Partnership and teaching
Brian Holch Kristensen, Chief Physicist in Radiation Therapy, Oncology Department R, Herlev Hospital, is in no doubt about the value of the new laboratory:

“The ion chamber we use to measure doses must, of course, be calibrated with optimum precision, and I would normally send my instrument to an overseas laboratory with the facilities to measure it against a primary standard. However, this does not provide me with absolute certainty that the—often very complex—plan I have prepared for a particular patient will have the desired effect on the entire tumour. The patient may have a horseshoe-shaped tumour wrapped around his spinal cord, for example, and in this case it is essential not to hit the spinal cord itself. In future, I will—I hope—be able to take selected radiation plans with me to the new laboratory at DTU and have the lab perform an accurate calibration of not just one point but of the entire plan in three dimensions. Simply put, it’s worth its weight in gold,” he says.

Since the laboratory opened in May, several teams of hospital physicists have already visited it to access the very latest knowledge in the areas of radiation physics and dosimetry, and this teaching will also be made available internationally. Moreover, a number of PhD students will naturally be affiliated with the lab on an ongoing basis.

The new equipment has also been immediately pressed into use in connection with clinical projects conducted in partnership with Danish hospitals. For example, work is currently underway on a project with Herlev Hospital targeted at improving radiation therapy of lung cancer. In this case, extremely complicated calculations lay the foundations for the radiation plans that must not only ensure that the rays do not strike the heart, but also correct for the movement of the lungs themselves during the treatment.

Aarhus University Hospital is building a particle therapy installation designed to administer high doses of radiation to a smaller, more clearly defined area. It goes without saying that this type of treatment is much kinder on the healthy tissue—as long as you make sure to hit the target with absolute accuracy.

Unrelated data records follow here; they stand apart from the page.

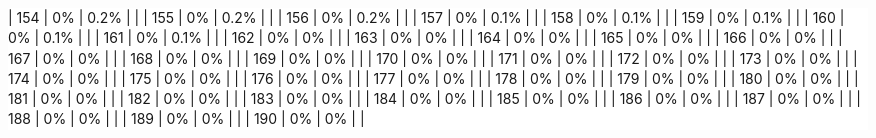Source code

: | 154 | 0% | 0.2% |  |
| 155 | 0% | 0.2% |  |
| 156 | 0% | 0.2% |  |
| 157 | 0% | 0.1% |  |
| 158 | 0% | 0.1% |  |
| 159 | 0% | 0.1% |  |
| 160 | 0% | 0.1% |  |
| 161 | 0% | 0.1% |  |
| 162 | 0% | 0% |  |
| 163 | 0% | 0% |  |
| 164 | 0% | 0% |  |
| 165 | 0% | 0% |  |
| 166 | 0% | 0% |  |
| 167 | 0% | 0% |  |
| 168 | 0% | 0% |  |
| 169 | 0% | 0% |  |
| 170 | 0% | 0% |  |
| 171 | 0% | 0% |  |
| 172 | 0% | 0% |  |
| 173 | 0% | 0% |  |
| 174 | 0% | 0% |  |
| 175 | 0% | 0% |  |
| 176 | 0% | 0% |  |
| 177 | 0% | 0% |  |
| 178 | 0% | 0% |  |
| 179 | 0% | 0% |  |
| 180 | 0% | 0% |  |
| 181 | 0% | 0% |  |
| 182 | 0% | 0% |  |
| 183 | 0% | 0% |  |
| 184 | 0% | 0% |  |
| 185 | 0% | 0% |  |
| 186 | 0% | 0% |  |
| 187 | 0% | 0% |  |
| 188 | 0% | 0% |  |
| 189 | 0% | 0% |  |
| 190 | 0% | 0% |  |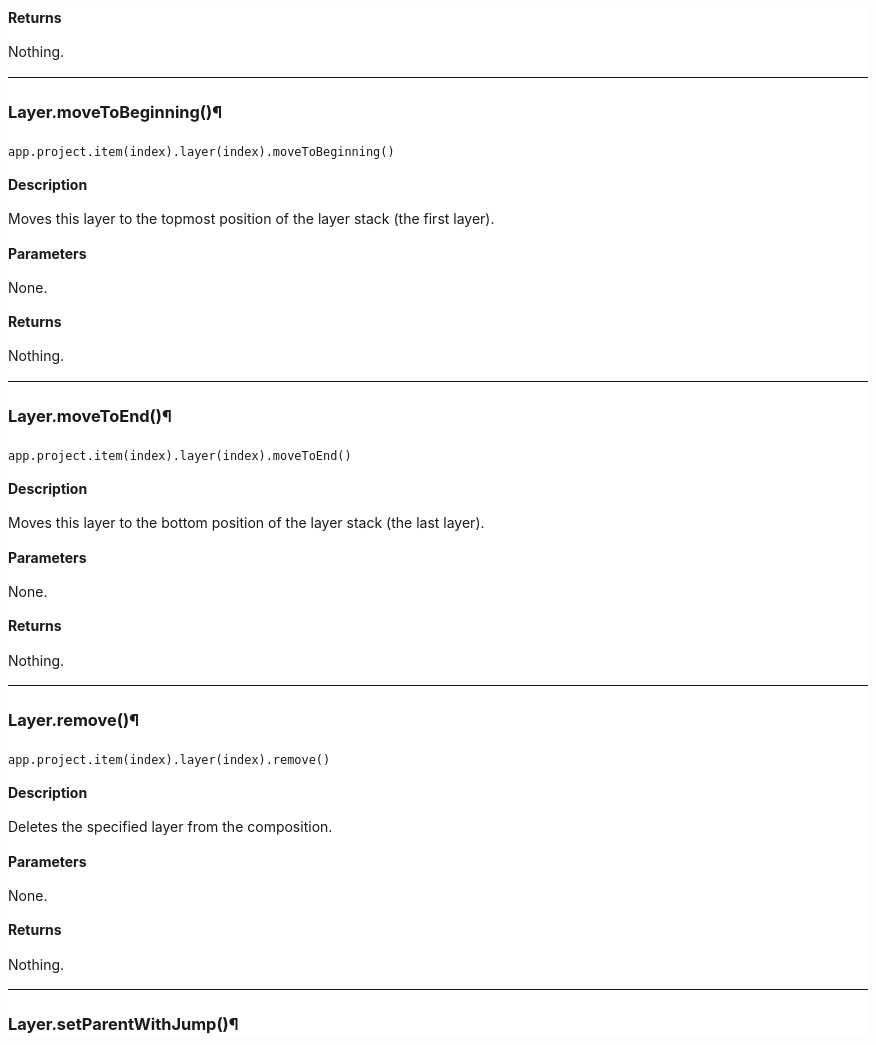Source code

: **Returns**

Nothing.

---

### Layer.moveToBeginning()¶

`app.project.item(index).layer(index).moveToBeginning()`

**Description**

Moves this layer to the topmost position of the layer stack (the first layer).

**Parameters**

None.

**Returns**

Nothing.

---

### Layer.moveToEnd()¶

`app.project.item(index).layer(index).moveToEnd()`

**Description**

Moves this layer to the bottom position of the layer stack (the last layer).

**Parameters**

None.

**Returns**

Nothing.

---

### Layer.remove()¶

`app.project.item(index).layer(index).remove()`

**Description**

Deletes the specified layer from the composition.

**Parameters**

None.

**Returns**

Nothing.

---

### Layer.setParentWithJump()¶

“In this context it is even more important to assure the quality of the radiation plan, and we are looking forward keenly to working with researchers from DTU in this area. The new equipment at DTU will provide an important source of reference when we’re developing the particle radiation equipment,” says Professor Cai Grau, MD, from the Department of Oncology at Aarhus University Hospital, one of the driving forces behind the particle centre. He continues:

“Claus Andersen’s group is at the cutting edge, conducting ground-breaking research into dosimetry. For example, they were involved in developing what are known as ‘in vivo dosimeters’, which measure the dose actually inside the patient’s body—i.e. right where you can establish most precisely what the radiation is doing. We’re really looking forward to continuing our partnership with even better technological conditions in the new laboratory.”

Article from DYNAMO no. 38, DTU's quarterly magazine.

Ionizing radiation

Ionizing radiation can be generated in an accelerator that stimulates violent movement in electrons, or it can stem directly from a radioactive isotope such as cobalt 60, which emits gamma rays as it degrades. The radiation from cobalt 60 is distinguished by clearly defined energy, while the radiation generated from an accelerator can vary.

One of the advantages of using an accelerator is that the equipment can be switched on and off, limiting its potential as a possible weapon of terror. On the other hand, it is harder to calibrate and the deflection of the electrons must be incredibly accurate so that you can be sure of only hitting the cancerous tumour and not the surrounding tissue and organs.